Passage for review:

• • •

The vaccination rates of ICU Covid patients are higher than the rates in the population but lower than those in the 60+ population. And this is the crux of the matter: it is hard to say anything about vaccine effectiveness because the ICU population is so different from the general population, and because age and vaccination status can not be linked in the data. The best we can do is display the age distribution of the ICU Covid population (not new admissions!):
In order to illustrate the differences, I amended the population structure (as of 31.12.2022) on the right hand side. The 60+ age group makes up around 80% of Covid ICU patients but only 30% of the population. Therefore, a placebo vaccine would result in ICU vaccination rates closer to the 60+ vaccination rates than to the population vaccination rates. Without further information, it is hard to judge the Covid vaccines (but let’s be clear: anything better than very low 2-digit effectiveness is impossible, and whatever effectiveness remains is partly a selection effect).
However, what is really striking is the proportion of patients with exactly one dose: this proportion is much larger than the official rates suggest. But the official rates have become pretty useless anyway. Even one year ago, I demonstrated that the true rates might be up to 4% higher or lower than the official ones, and now that another year has passed, by the same reasoning the interval is more like +/- 8%.
A government agency (RKI) that starts to think about collecting data one year after the first vaccination. An interface that has to be replaced after six months. Hospitals that fill in the daily forms technically but do not care about the data. A project that surely wasted millions of Euros and hundreds of thousands of person-days. Data that are of limited value because patients’ age was never included in the interface. But even if it had been, population level data on vaccination only distinguish between very broad age categories (18-59, 60+). That’s Germany.

• • •

Listed entries:
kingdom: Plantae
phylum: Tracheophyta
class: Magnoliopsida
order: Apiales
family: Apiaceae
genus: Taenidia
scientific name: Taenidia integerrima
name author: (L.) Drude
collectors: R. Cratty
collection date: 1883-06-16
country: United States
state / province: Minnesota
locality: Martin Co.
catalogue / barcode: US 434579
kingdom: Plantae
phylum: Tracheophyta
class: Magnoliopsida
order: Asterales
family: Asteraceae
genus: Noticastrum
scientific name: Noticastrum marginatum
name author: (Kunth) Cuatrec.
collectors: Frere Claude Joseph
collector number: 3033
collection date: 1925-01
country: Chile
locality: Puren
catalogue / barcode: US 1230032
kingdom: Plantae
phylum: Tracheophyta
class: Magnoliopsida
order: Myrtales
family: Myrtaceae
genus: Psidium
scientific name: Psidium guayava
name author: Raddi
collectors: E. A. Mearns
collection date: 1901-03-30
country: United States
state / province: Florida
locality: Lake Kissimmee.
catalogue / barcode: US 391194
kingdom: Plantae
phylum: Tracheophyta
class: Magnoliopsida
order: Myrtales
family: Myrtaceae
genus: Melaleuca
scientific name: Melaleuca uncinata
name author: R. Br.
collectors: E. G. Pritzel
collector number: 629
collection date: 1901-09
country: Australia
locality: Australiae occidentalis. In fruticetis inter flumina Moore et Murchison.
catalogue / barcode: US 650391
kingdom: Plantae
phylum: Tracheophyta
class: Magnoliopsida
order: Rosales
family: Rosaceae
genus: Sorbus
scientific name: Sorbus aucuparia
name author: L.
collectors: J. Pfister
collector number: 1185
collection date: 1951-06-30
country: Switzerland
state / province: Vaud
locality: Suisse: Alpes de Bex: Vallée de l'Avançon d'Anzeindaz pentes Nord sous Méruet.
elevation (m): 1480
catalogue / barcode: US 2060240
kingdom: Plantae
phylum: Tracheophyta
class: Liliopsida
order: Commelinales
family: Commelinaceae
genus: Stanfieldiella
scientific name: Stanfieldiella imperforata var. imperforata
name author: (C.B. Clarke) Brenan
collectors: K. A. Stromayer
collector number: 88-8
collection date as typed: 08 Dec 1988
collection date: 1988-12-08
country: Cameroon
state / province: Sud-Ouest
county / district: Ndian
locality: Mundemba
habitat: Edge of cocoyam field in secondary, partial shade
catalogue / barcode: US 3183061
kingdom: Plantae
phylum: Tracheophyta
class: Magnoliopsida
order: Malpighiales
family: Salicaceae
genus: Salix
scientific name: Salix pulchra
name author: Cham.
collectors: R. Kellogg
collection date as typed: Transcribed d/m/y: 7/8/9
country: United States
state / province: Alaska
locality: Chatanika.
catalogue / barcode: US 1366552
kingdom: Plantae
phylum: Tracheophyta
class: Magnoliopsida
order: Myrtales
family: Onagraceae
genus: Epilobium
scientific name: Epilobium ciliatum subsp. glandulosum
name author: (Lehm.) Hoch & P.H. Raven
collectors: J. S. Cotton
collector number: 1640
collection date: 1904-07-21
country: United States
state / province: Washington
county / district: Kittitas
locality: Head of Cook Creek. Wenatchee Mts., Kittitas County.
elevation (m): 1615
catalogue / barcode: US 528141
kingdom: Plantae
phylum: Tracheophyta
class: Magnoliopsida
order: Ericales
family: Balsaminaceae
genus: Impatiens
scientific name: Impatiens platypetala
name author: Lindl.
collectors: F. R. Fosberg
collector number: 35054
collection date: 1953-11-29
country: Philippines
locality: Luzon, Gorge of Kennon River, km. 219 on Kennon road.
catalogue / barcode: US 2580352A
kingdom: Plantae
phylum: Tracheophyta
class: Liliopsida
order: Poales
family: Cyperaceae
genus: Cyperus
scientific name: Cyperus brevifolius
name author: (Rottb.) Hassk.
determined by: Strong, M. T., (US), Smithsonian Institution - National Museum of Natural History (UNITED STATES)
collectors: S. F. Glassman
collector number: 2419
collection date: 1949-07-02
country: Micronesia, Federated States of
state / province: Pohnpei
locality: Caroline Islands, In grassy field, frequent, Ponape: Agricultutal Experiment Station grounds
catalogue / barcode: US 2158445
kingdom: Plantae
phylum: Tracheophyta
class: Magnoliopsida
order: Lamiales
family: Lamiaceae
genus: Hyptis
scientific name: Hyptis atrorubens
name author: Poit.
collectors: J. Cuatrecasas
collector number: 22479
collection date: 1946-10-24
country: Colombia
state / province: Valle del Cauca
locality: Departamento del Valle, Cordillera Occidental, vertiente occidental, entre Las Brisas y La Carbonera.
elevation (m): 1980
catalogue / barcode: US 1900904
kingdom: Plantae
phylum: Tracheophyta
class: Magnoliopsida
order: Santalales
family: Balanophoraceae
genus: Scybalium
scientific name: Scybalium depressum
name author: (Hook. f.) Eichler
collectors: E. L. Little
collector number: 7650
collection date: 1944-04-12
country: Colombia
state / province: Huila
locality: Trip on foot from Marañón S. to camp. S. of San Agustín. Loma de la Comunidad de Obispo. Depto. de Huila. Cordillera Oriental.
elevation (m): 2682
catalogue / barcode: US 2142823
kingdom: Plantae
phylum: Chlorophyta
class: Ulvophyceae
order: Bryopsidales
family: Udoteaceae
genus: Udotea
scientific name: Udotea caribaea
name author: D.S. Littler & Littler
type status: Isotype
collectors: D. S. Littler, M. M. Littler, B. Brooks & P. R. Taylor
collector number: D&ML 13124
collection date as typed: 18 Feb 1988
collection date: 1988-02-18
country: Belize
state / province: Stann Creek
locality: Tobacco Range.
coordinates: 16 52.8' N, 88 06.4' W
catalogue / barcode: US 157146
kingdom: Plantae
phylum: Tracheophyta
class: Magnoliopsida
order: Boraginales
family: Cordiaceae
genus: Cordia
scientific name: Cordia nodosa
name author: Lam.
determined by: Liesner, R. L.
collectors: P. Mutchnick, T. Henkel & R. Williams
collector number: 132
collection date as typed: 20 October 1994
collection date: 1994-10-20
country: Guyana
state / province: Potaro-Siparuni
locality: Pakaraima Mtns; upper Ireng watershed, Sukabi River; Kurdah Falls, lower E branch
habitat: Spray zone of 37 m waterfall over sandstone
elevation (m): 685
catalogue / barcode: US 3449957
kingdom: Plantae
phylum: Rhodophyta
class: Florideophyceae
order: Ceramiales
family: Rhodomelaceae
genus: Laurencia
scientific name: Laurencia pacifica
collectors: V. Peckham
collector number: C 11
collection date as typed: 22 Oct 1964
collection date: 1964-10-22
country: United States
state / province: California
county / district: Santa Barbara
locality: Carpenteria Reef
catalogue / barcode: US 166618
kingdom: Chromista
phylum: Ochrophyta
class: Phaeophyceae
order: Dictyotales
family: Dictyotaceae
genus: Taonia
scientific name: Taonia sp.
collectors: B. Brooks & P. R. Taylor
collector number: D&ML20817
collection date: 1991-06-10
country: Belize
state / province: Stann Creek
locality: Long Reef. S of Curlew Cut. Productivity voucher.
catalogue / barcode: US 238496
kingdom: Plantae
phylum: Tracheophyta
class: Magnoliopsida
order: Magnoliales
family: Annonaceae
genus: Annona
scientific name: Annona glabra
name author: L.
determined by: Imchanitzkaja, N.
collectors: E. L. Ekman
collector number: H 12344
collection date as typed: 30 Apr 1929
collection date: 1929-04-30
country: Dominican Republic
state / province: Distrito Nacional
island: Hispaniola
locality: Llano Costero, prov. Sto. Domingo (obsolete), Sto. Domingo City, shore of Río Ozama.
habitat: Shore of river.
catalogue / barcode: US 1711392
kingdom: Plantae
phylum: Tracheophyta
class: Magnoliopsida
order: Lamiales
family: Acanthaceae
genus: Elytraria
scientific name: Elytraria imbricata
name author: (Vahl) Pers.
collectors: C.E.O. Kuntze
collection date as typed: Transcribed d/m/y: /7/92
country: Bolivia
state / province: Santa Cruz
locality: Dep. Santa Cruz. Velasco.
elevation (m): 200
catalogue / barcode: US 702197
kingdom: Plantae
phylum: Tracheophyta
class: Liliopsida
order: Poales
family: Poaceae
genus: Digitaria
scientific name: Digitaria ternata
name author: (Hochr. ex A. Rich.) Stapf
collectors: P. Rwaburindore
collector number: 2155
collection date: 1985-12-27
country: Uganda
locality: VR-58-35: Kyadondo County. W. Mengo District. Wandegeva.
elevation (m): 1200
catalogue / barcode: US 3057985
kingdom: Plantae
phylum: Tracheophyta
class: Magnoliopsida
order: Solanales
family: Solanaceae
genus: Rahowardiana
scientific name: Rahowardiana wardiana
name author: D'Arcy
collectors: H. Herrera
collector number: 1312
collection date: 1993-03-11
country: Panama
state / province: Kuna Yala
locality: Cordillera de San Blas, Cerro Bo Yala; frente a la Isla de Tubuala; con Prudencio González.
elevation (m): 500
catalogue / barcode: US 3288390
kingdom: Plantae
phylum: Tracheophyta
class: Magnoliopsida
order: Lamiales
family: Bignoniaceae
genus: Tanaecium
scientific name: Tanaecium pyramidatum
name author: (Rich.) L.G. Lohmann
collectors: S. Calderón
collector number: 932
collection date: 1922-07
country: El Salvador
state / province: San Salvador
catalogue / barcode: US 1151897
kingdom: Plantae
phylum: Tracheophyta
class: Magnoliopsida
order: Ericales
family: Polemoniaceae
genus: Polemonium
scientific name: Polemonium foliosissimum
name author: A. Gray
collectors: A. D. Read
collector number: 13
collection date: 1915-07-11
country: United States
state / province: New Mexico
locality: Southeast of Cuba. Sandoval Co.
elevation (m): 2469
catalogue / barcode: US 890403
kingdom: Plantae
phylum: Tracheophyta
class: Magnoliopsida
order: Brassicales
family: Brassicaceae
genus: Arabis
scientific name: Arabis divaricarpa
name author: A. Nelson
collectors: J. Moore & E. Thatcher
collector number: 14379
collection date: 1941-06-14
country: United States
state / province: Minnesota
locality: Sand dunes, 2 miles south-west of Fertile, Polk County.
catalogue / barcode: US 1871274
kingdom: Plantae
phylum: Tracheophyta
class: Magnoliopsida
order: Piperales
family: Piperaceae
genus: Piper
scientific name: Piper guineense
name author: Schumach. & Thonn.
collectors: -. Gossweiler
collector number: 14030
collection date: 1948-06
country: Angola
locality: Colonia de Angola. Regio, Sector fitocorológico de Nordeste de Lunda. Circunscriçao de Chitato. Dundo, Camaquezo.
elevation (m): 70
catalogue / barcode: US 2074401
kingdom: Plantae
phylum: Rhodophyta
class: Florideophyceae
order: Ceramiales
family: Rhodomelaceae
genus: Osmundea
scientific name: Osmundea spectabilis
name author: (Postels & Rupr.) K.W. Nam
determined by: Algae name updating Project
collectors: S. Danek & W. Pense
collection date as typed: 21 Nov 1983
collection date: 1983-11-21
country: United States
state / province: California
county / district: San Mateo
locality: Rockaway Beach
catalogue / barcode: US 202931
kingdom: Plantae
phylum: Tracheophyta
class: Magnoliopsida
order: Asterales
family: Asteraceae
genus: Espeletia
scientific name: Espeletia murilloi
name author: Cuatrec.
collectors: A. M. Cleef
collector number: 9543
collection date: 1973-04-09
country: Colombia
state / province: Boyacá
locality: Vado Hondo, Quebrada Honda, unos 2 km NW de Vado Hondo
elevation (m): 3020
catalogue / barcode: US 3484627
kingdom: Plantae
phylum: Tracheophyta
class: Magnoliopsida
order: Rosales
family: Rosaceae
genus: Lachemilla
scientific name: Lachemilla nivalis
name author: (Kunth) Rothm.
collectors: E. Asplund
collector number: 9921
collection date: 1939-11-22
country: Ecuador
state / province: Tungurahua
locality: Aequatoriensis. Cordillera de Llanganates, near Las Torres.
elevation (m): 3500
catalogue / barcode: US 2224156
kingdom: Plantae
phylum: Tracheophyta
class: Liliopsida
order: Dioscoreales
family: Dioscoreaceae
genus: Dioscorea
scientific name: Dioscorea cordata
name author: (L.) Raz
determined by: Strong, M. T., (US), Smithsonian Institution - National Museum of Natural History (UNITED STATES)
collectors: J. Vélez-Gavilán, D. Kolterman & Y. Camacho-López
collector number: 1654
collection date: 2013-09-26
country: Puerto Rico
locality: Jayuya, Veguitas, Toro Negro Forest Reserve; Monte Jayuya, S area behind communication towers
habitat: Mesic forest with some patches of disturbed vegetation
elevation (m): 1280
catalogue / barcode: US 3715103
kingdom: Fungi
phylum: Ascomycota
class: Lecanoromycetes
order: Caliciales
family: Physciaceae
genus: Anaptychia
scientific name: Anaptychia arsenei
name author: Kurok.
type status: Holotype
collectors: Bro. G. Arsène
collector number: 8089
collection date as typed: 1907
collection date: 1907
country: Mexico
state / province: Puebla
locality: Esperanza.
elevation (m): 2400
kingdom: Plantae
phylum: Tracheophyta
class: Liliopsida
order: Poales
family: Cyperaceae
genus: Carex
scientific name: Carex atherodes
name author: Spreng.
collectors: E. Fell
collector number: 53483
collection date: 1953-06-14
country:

• • •

Assigned task: Quote the passage on vaccination rates among Covid ICU patients in Germany in full, word for word.

Output:
The vaccination rates of ICU Covid patients are higher than the rates in the population but lower than those in the 60+ population. And this is the crux of the matter: it is hard to say anything about vaccine effectiveness because the ICU population is so different from the general population, and because age and vaccination status can not be linked in the data. The best we can do is display the age distribution of the ICU Covid population (not new admissions!):
In order to illustrate the differences, I amended the population structure (as of 31.12.2022) on the right hand side. The 60+ age group makes up around 80% of Covid ICU patients but only 30% of the population. Therefore, a placebo vaccine would result in ICU vaccination rates closer to the 60+ vaccination rates than to the population vaccination rates. Without further information, it is hard to judge the Covid vaccines (but let’s be clear: anything better than very low 2-digit effectiveness is impossible, and whatever effectiveness remains is partly a selection effect).
However, what is really striking is the proportion of patients with exactly one dose: this proportion is much larger than the official rates suggest. But the official rates have become pretty useless anyway. Even one year ago, I demonstrated that the true rates might be up to 4% higher or lower than the official ones, and now that another year has passed, by the same reasoning the interval is more like +/- 8%.
A government agency (RKI) that starts to think about collecting data one year after the first vaccination. An interface that has to be replaced after six months. Hospitals that fill in the daily forms technically but do not care about the data. A project that surely wasted millions of Euros and hundreds of thousands of person-days. Data that are of limited value because patients’ age was never included in the interface. But even if it had been, population level data on vaccination only distinguish between very broad age categories (18-59, 60+). That’s Germany.